The show is centered on Ryan Atwood, a teenager from a seedy part of town and a family that doesn’t really care about him. Ryan gets adopted by his one time lawyer Sandy Cohen and his wife Kirsten, who live in Newport, after his mom and her latest boyfriend abandon him. The Cohens already have a son, Seth, who has been an only child and an outcast in his school because he’s the nerdy kid. Okay, maybe I related to Seth the most.


“The Homecoming” is, of course, the Cohens’ first Thanksgiving with Ryan as a part of their family, and the first time Ryan goes back to Chino since the first two episodes of the series. He gets a call from his brother Trey, who is currently in jail for stealing a car, and is asked to come visit. While Ryan is doing that, showing his new girlfriend Marissa his old neighborhood, the Cohens back in Newport are dealing with their first world problems of uninvited guests and Seth trying to make out with two girls that he likes without either girl finding out. Spoiler alert: they both find out.

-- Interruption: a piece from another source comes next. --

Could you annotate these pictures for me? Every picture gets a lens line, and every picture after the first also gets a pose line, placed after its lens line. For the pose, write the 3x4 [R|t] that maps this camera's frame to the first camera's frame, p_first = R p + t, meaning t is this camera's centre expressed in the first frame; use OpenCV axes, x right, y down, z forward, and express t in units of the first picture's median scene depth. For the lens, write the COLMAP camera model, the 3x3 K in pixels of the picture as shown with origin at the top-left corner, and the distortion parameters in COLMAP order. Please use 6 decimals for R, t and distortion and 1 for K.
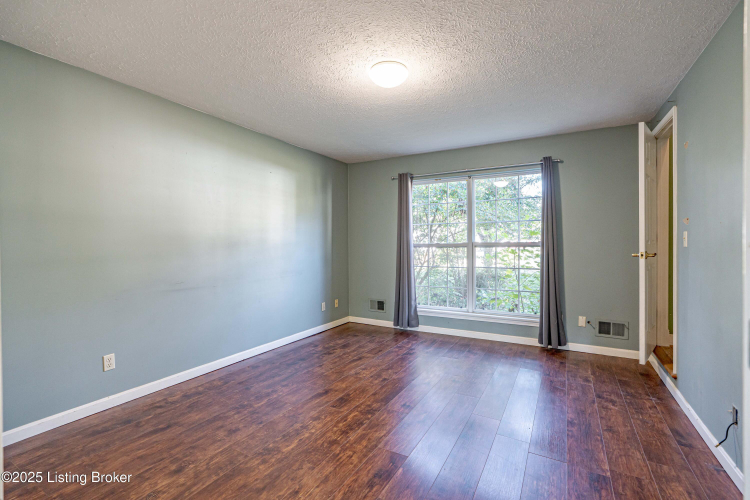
lens RADIAL K [[342.1, 0, 376.5], [0, 342.1, 247.7], [0, 0, 1]] dist [-0.002829, 0.000946]
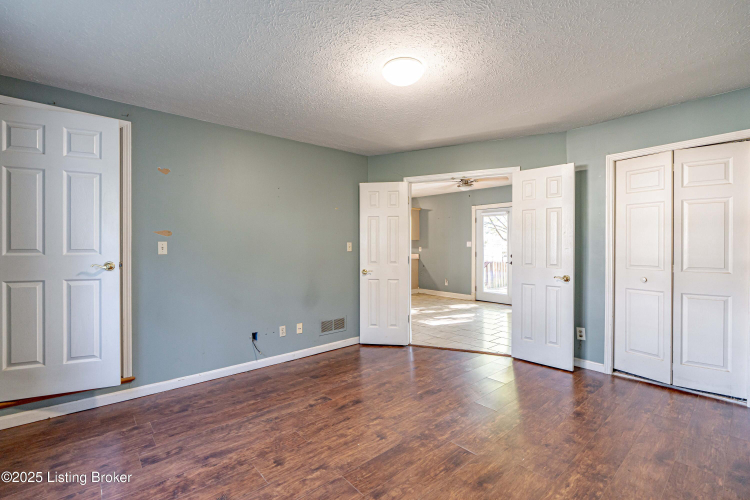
lens RADIAL K [[342.1, 0, 376.5], [0, 342.1, 247.7], [0, 0, 1]] dist [-0.002829, 0.000946]
pose [[-0.944841, 0.005930, 0.327475, -0.193860], [0.011126, 0.999840, 0.013994, -0.033046], [-0.327340, 0.016865, -0.944756, 1.849064]]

It’s incredibly soapy, but charming. Every actor plays every scene without the sort of disingenuous twinkle that some of those soap operas can get. They treat it seriously, because the adults are all serious actors. Peter Gallagher, Tate Donovan, Melinda Clarke, Alan Dale, Kelly Rowan - a laundry list of great and under-appreciated talents that carry the show when things get too teenager-y. And they all look like they are having fun with the material. All of the over the top drama is balance by comedy as the characters lament about how ridiculous their lives are. It’s self-aware in a way that most dramas like that weren’t.


This episode is 17 years old (god, it’s a teenager itself) and I couldn’t tell you how many times I’ve watched it. The jokes are still good, the characters still lovable or loathsome, the drama still juicy. Even as I know every beat, every commercial break, it’s a source of comfort. It’s a Thanksgiving I never had, this type of drama, and I’m thankful for that in itself. While I love looking into the window of this fictional Orange County - I am thankful for my own version. The episode itself is even about keeping the things you love in your old life, like Trey and his ex-girlfriend Theresa, and settling into your new life, with your chosen family.


So even as I settle with the fact that I cannot spend time with my actual OC family, I am able to spend time with my fictional OC family - thanks to technology and streaming services like HBOMax. I will FaceTime my grandmother and talk about our plans and tell her how much I miss her and wish I were sitting next to her in Huntington Beach, and I will watch “The Homecoming” probably more than once in the coming 24 hours, while I have dinner with my boyfriend, and his mom and brother - the side of my family that I can spend time with.


After this year of trauma, of incredible hardships and drama in real life, I am thankful that we’re all healthy and able to spend time with each other. That we’re safe, and cared for, and that I am able to step away and watch a little bit of fake Thanksgiving too.